I am instead very happy to be a futurist whose value is to forecast the future accurately up to five years out and directionally 10 to 15 years out. I look at big trends and then try to see data points that others don’t and to connect them to suggest where we all might be going in the years ahead.
As to the title of this column, I use the word “disruption” intentionally. “Correction” would be a word that suggests price drops in markets. What I see is more than that. “Collapse” sounds like a catastrophic event and, while there is that possibility, I am not a fear monger at all. My highest value is to suggest and point to what lies ahead so we can prepare and adapt as needed.
So back to connecting the data point dots as a futurist. Here are some data points that, taken together, suggest to me a significantly greater than 50 percent chance of a major global financial disruption in the next two years:
- The total amount of personal debt — credit cards, installment loans, student debt and mortgage debt — is now greater in the U.S. than it was in 2007.
- The amount of student debt in the U.S. has doubled since 2007. Recently, the percent of delinquent student loan debt has been increasing.
- There is evidence of problems in the sub-prime auto-loan market. (Anyone remember what began the 2007-2008 collapse? Yes, sub-prime loans for real estate.)
- Evidence suggests that a significant amount of the trillions of dollars the Federal Reserve has put into the economy did not “prime the pump” as planned. Instead, much of it stayed in the financial sector to buy back shares and take companies private.
- The Federal Reserve has verbally committed to raising interest rates from their historical low.
- There are fewer actual listings on U.S. financial exchanges than there were before the Great Recession and, of course, the total value of the markets is significantly higher.
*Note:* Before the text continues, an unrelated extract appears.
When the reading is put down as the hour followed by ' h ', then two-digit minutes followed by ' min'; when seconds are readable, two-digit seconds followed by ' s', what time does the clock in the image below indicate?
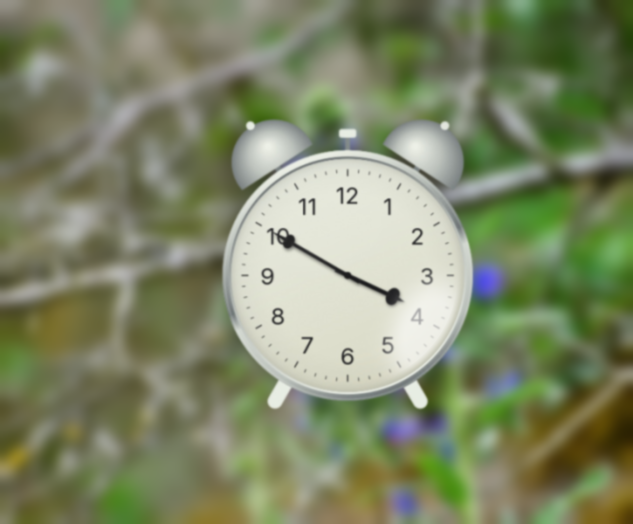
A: 3 h 50 min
So, what we have is a more concentrated equity marketplace.
- The federal debt has more than doubled to $20 trillion since 2007 and the debt ceiling was just increased again.
- Numerous states, including my former home state of Illinois, are technically bankrupt, buried under ever-increasing amounts of debt and promised pensions. Illinois alone has more than $100 billion of unsecured liabilities.
- China, when it’s growth rate declined to mid-single digits, initiated a massive amount of corporate debt to fuel increased growth. There is evidence — though financial reporting in China is relatively opaque — that this debt is underperforming.
- The Chinese, who have always had one of the highest savings rates in the world and have tended toward cash transactions, are increasingly spending and using credit for purchases, both consumer and real estate.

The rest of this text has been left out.